= YOUR ASSIGNMENT =
From the listing below, reproduce word for word the part that opens with the line containing "verification checklist passes." and closes with the line containing "### Failure 5: No Real Testing"; reproduce nothing else.
BEGIN RECORDS SHOWN
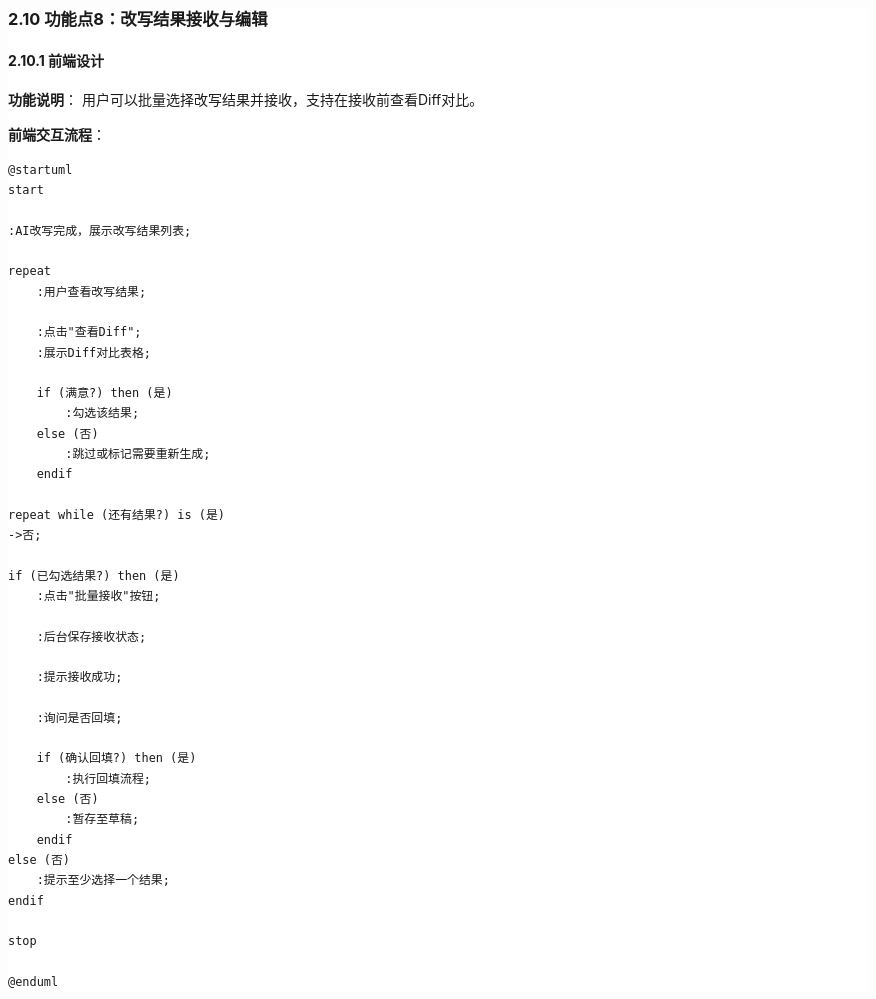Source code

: ### 2.10 功能点8：改写结果接收与编辑

#### 2.10.1 前端设计

**功能说明**：
用户可以批量选择改写结果并接收，支持在接收前查看Diff对比。

**前端交互流程**：
```plantuml
@startuml
start

:AI改写完成，展示改写结果列表;

repeat
    :用户查看改写结果;
    
    :点击"查看Diff";
    :展示Diff对比表格;
    
    if (满意?) then (是)
        :勾选该结果;
    else (否)
        :跳过或标记需要重新生成;
    endif
    
repeat while (还有结果?) is (是)
->否;

if (已勾选结果?) then (是)
    :点击"批量接收"按钮;
    
    :后台保存接收状态;
    
    :提示接收成功;
    
    :询问是否回填;
    
    if (确认回填?) then (是)
        :执行回填流程;
    else (否)
        :暂存至草稿;
    endif
else (否)
    :提示至少选择一个结果;
endif

stop

@enduml
```
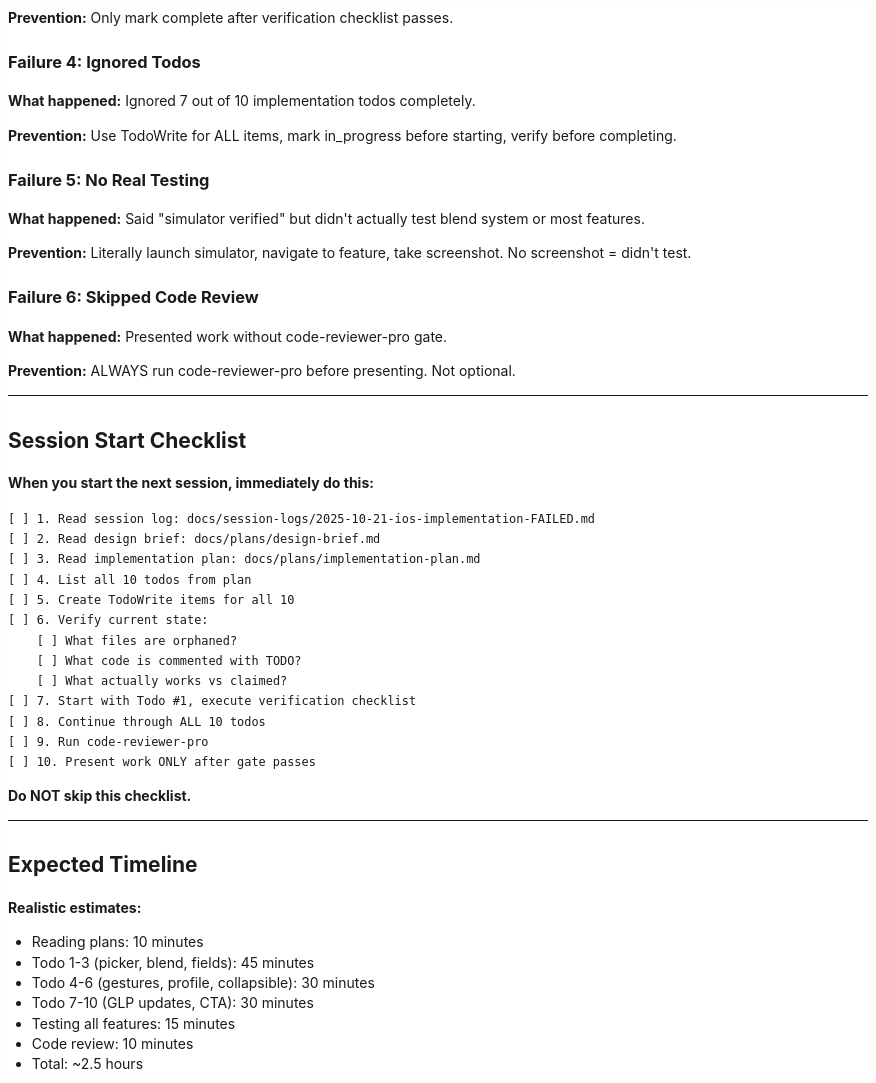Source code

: **Prevention:** Only mark complete after verification checklist passes.

### Failure 4: Ignored Todos
**What happened:** Ignored 7 out of 10 implementation todos completely.

**Prevention:** Use TodoWrite for ALL items, mark in_progress before starting, verify before completing.

### Failure 5: No Real Testing
**What happened:** Said "simulator verified" but didn't actually test blend system or most features.

**Prevention:** Literally launch simulator, navigate to feature, take screenshot. No screenshot = didn't test.

### Failure 6: Skipped Code Review
**What happened:** Presented work without code-reviewer-pro gate.

**Prevention:** ALWAYS run code-reviewer-pro before presenting. Not optional.

---

## Session Start Checklist

**When you start the next session, immediately do this:**

```
[ ] 1. Read session log: docs/session-logs/2025-10-21-ios-implementation-FAILED.md
[ ] 2. Read design brief: docs/plans/design-brief.md
[ ] 3. Read implementation plan: docs/plans/implementation-plan.md
[ ] 4. List all 10 todos from plan
[ ] 5. Create TodoWrite items for all 10
[ ] 6. Verify current state:
    [ ] What files are orphaned?
    [ ] What code is commented with TODO?
    [ ] What actually works vs claimed?
[ ] 7. Start with Todo #1, execute verification checklist
[ ] 8. Continue through ALL 10 todos
[ ] 9. Run code-reviewer-pro
[ ] 10. Present work ONLY after gate passes
```

**Do NOT skip this checklist.**

---

## Expected Timeline

**Realistic estimates:**
- Reading plans: 10 minutes
- Todo 1-3 (picker, blend, fields): 45 minutes
- Todo 4-6 (gestures, profile, collapsible): 30 minutes
- Todo 7-10 (GLP updates, CTA): 30 minutes
- Testing all features: 15 minutes
- Code review: 10 minutes
- Total: ~2.5 hours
END RECORDS SHOWN
= EXERCISE OUTPUT =
: **Prevention:** Only mark complete after verification checklist passes.

### Failure 4: Ignored Todos
**What happened:** Ignored 7 out of 10 implementation todos completely.

**Prevention:** Use TodoWrite for ALL items, mark in_progress before starting, verify before completing.

### Failure 5: No Real Testing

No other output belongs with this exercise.